In further research, we will apply the method to other research areas. First of all, the characteristics of different regions need to be considered to select the appropriate impact factors. For example, in areas with large terrain differences, elevation change, and snow are important. Secondly, the same factors in different regions may have different actual effects, and the weight can be adjusted according to the actual situation of different countries. In the following research, we will apply the incomplete information network construction method to other areas with high-frequency GPS data, which needs to consider other factors.
7. Conclusions
Weights covering all road links are the basis of routing. Traditional methods have difficulty generating accurate impedances for road links with incomplete traffic information. Using historical GPS trajectory data, this paper proposes a new road network weight distribution method based on a fuzzy random forest model. This method introduces the third law of geography into the distribution of road weights. It estimates the average driving speeds for roads with missing traffic information by constructing a mapping relationship between the average road speed and the internal and external factors that affect road traffic. Experimental results showed that this method is effective. Analysis of the traffic impact factors, and their quantifications are key to this method. Complete and detailed knowledge of the factors that affect routing can improve routing accuracy. The relationships between such factors and traffic are also important. This paper introduces several factors that affect traffic.

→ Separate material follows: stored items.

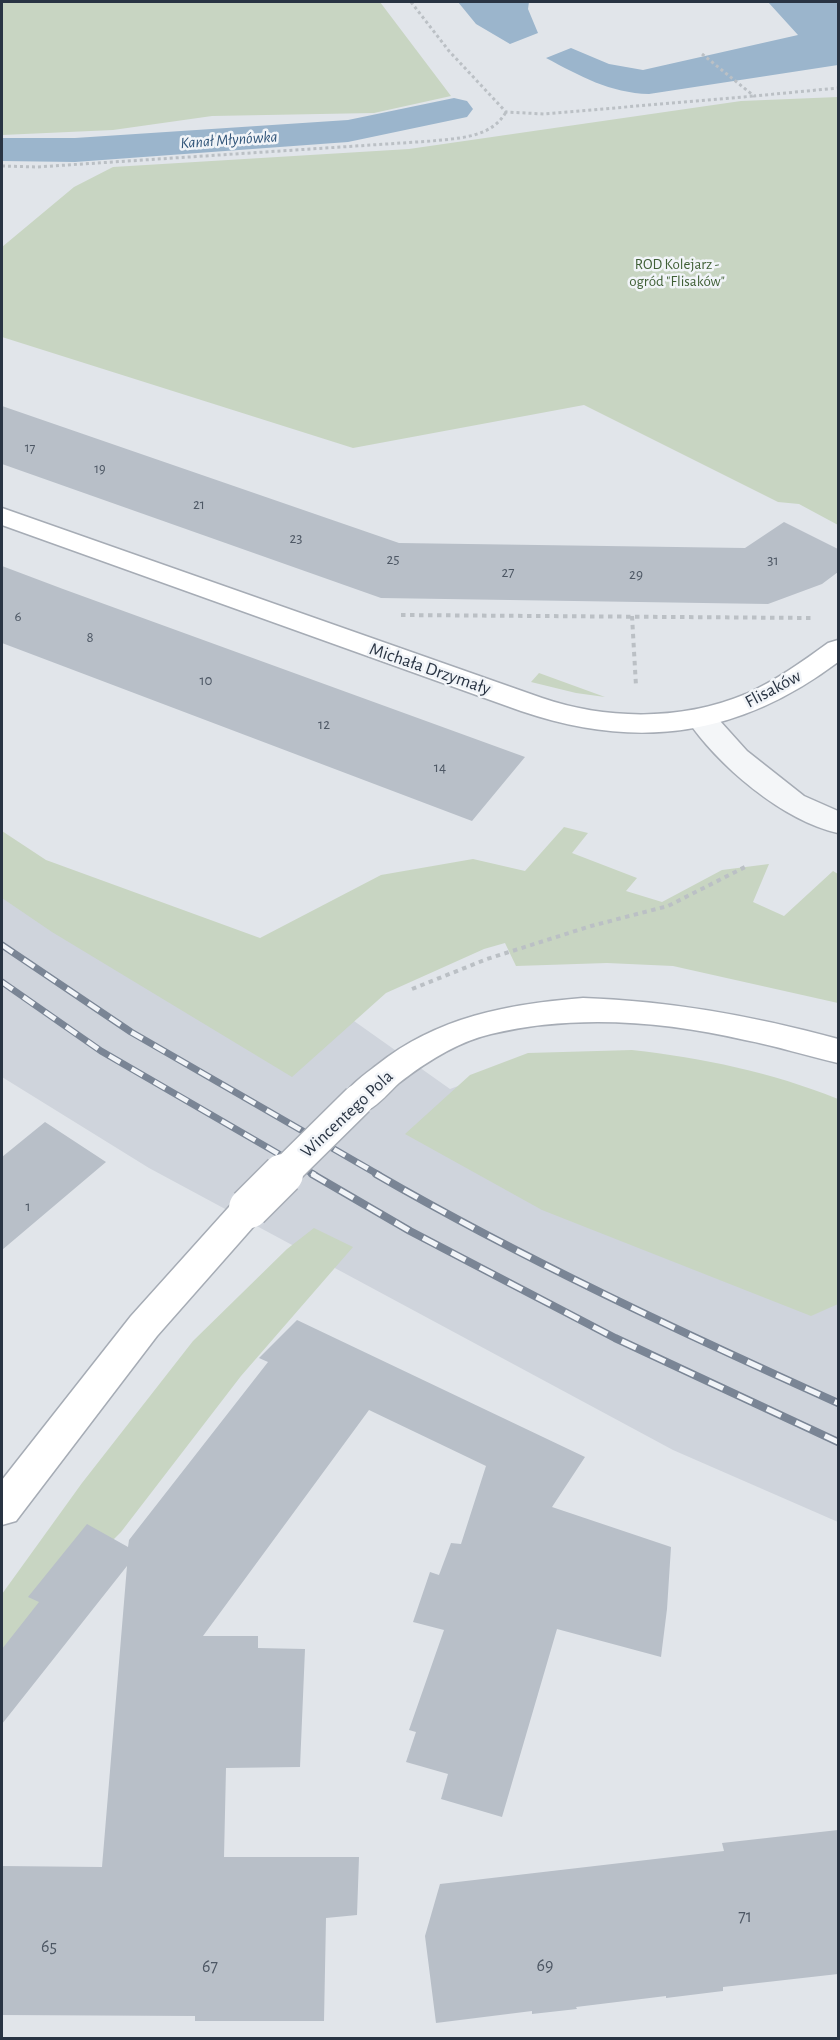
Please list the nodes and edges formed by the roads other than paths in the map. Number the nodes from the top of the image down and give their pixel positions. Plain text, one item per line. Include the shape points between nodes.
1 (2, 516) edge
2 (832, 659) edge
3 (701, 718) junction
4 (838, 823) edge
5 (838, 1052) edge
6 (2, 1509) edge

1 - 3 street, Michała Drzymały via 556,712 634,723
2 - 3 street, Flisaków via 765,696
3 - 4 street via 736,759 760,778 794,803
5 - 6 street, Wincentego Pola, bridge via 758,1031 609,1010 531,1014 468,1029 438,1041 408,1059 358,1100 249,1208 144,1326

Choosing the appropriate environmental factors for sample selection, and the subsequent training of a fuzzy random forest model using those samples, is important in order to obtain the driving speed of the entire road network. When the fuzzy random forest algorithm is used to interpolate the data for road networks with unknown driving information, in view of, the selection of influencing factors is not set in stone due to the complex factors that affect driving speed and its many aspects. Different cities have different traffic-affecting factors. The calculation of road weights depends on the attributes of the roads. Therefore, the influencing factors of representative roads in different cities can be analyzed and tested, and the results obtained can further enrich and perfect this method.